> _Exercise aim_: If a line in the listing below includes the word "given", pick it out.
++++ Material for this task ++++
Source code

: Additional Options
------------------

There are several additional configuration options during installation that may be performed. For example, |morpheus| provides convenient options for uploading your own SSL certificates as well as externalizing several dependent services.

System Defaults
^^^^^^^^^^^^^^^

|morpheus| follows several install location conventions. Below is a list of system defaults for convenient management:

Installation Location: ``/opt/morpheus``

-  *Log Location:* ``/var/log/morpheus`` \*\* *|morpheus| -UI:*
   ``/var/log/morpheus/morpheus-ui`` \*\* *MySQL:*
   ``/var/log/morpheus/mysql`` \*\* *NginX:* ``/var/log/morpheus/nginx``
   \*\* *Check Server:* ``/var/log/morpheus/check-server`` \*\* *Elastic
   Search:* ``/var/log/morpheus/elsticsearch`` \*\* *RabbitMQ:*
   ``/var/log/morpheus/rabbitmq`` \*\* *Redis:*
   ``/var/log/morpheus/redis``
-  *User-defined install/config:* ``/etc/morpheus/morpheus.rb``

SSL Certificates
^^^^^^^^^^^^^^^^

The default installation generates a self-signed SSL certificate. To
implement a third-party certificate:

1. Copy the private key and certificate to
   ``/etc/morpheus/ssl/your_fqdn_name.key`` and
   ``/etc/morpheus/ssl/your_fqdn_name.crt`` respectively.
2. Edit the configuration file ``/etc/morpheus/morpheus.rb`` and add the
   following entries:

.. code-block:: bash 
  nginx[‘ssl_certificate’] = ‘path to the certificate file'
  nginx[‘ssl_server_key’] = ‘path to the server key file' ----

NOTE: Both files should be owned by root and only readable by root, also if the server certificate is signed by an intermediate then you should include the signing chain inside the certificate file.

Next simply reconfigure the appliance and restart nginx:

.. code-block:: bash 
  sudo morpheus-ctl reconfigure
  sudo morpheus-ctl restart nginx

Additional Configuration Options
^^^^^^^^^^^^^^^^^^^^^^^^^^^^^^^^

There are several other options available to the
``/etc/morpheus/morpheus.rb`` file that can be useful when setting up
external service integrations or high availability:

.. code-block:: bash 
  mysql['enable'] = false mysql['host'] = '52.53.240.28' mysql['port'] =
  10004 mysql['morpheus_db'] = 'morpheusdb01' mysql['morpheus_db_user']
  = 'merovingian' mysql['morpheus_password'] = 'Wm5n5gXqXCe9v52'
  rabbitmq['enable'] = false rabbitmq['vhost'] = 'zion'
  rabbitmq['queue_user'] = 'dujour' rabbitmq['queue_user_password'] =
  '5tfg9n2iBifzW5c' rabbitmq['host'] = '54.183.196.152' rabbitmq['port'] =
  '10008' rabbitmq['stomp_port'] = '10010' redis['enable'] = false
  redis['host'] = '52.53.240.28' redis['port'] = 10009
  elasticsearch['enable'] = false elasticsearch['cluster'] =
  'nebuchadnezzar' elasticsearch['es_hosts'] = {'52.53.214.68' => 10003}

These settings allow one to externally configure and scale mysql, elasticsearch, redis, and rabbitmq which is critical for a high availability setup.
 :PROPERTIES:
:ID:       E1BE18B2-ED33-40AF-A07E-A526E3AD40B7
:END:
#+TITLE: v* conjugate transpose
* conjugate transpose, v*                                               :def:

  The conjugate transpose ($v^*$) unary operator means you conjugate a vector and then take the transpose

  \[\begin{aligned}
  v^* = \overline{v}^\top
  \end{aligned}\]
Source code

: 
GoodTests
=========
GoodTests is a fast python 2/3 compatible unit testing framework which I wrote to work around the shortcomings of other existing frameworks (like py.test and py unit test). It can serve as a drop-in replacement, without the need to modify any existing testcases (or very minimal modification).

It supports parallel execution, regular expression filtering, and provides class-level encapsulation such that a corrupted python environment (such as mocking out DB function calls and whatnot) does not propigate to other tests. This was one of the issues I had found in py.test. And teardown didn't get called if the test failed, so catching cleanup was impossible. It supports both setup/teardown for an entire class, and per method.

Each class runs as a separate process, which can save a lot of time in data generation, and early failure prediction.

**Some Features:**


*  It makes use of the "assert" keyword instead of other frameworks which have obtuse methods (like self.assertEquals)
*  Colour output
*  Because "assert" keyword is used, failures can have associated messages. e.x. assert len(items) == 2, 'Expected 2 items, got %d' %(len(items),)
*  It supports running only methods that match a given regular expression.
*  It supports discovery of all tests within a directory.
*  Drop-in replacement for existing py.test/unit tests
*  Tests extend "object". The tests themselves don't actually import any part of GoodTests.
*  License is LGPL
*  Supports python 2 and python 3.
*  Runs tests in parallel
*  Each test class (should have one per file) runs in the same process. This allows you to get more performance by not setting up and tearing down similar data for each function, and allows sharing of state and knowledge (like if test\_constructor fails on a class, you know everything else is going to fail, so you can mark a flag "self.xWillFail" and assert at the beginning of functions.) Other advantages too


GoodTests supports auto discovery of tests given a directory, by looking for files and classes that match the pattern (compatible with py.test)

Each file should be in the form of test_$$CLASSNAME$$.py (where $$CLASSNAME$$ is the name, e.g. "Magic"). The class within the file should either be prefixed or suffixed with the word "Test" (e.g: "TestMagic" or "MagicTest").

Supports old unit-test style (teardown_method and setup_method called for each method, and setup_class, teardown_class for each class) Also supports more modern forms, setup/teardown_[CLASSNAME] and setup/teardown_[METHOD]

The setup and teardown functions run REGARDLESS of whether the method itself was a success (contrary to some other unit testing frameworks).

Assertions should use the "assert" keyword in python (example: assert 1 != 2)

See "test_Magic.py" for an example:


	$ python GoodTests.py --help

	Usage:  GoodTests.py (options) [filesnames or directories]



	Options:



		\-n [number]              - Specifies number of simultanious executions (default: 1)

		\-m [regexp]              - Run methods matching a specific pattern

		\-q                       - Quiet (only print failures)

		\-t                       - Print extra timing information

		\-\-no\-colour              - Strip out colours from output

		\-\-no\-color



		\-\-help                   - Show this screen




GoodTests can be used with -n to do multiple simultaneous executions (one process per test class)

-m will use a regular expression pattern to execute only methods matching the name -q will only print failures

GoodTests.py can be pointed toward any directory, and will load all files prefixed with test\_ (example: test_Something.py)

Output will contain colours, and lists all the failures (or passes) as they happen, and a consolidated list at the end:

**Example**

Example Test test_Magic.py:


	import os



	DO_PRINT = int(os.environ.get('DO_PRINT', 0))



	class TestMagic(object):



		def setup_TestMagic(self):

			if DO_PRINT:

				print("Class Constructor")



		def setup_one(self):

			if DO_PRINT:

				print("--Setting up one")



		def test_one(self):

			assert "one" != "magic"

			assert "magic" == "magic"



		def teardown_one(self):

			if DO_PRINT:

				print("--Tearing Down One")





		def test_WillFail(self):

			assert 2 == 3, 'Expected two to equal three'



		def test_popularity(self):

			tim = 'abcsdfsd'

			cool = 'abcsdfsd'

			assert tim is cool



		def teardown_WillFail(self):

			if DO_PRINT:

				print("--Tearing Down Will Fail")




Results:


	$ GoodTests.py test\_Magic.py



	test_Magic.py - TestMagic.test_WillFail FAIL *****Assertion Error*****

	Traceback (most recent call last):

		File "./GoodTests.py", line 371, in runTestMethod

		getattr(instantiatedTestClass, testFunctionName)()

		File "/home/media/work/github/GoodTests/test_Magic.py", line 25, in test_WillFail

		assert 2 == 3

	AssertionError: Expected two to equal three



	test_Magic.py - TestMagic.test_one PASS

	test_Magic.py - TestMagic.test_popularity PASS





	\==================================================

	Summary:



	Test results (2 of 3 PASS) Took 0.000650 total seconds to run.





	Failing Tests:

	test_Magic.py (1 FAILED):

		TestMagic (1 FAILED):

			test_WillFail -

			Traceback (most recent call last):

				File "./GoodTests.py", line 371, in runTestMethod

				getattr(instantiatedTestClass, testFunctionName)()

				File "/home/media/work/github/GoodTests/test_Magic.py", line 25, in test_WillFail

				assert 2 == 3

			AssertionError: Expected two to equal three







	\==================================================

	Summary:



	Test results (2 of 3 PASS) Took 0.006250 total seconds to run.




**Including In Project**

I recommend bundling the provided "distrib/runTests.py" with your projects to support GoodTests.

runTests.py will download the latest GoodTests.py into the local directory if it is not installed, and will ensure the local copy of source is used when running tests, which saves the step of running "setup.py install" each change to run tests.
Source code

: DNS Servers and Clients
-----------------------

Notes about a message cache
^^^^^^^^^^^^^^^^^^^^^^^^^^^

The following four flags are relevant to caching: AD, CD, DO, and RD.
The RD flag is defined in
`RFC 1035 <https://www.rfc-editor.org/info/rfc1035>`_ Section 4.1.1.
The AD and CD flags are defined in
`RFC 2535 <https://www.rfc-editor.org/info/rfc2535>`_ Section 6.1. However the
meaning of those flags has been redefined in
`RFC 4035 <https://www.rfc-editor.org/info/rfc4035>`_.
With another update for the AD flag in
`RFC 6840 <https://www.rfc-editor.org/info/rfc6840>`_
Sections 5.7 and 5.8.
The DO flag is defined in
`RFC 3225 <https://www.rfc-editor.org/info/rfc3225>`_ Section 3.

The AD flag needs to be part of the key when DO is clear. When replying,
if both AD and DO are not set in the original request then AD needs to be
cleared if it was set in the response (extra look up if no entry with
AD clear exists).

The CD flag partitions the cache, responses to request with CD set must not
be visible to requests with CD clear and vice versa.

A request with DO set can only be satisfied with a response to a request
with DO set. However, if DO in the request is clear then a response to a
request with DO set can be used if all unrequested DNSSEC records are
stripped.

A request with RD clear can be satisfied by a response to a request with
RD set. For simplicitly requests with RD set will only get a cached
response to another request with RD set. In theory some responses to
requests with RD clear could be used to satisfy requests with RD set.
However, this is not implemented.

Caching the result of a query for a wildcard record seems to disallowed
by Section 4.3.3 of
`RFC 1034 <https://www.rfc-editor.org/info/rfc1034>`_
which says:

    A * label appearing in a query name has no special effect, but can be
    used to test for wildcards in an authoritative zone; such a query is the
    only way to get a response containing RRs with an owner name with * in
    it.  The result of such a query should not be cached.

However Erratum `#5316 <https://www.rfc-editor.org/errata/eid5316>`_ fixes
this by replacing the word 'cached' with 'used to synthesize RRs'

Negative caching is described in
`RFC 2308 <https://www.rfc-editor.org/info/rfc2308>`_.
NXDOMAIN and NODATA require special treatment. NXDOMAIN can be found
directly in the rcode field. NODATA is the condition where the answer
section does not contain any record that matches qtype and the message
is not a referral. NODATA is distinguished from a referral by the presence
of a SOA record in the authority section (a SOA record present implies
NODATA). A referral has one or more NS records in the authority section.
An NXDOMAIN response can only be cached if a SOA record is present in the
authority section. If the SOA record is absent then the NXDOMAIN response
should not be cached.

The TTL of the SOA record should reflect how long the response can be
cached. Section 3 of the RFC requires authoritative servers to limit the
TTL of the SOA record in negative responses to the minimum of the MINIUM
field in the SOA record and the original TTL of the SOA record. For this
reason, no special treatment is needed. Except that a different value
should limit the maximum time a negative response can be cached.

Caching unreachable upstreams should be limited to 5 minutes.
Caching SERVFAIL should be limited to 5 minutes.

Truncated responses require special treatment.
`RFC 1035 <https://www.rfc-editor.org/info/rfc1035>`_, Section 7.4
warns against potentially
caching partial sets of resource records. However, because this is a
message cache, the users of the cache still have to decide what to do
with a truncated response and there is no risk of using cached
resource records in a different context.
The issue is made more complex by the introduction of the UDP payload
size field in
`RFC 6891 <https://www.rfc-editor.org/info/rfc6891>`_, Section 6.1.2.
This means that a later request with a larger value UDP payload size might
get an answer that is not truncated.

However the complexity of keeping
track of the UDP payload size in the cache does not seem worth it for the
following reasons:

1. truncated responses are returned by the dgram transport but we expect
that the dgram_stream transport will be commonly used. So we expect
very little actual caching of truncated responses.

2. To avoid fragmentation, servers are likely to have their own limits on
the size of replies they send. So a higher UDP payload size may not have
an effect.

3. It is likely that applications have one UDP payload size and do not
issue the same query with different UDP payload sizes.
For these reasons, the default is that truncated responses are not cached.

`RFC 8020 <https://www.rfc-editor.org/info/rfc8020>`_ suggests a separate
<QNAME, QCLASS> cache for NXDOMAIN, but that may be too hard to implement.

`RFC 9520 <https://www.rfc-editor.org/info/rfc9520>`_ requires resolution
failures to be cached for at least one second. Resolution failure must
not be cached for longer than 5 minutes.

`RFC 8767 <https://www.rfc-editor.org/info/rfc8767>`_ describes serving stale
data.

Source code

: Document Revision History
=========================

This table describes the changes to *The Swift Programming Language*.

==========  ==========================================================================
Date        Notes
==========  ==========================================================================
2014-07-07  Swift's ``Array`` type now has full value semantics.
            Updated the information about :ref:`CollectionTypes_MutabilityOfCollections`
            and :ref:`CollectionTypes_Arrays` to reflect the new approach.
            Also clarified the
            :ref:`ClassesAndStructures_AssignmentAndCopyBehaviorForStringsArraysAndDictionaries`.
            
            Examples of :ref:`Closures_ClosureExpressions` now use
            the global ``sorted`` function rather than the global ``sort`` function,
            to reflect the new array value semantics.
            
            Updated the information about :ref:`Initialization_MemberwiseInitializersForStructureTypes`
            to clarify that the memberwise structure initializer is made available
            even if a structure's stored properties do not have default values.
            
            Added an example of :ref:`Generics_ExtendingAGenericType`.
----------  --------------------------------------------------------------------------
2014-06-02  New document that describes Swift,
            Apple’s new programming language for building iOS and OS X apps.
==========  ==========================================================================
++++
> _Task response_:
*  It supports running only methods that match a given regular expression.
GoodTests supports auto discovery of tests given a directory, by looking for files and classes that match the pattern (compatible with py.test)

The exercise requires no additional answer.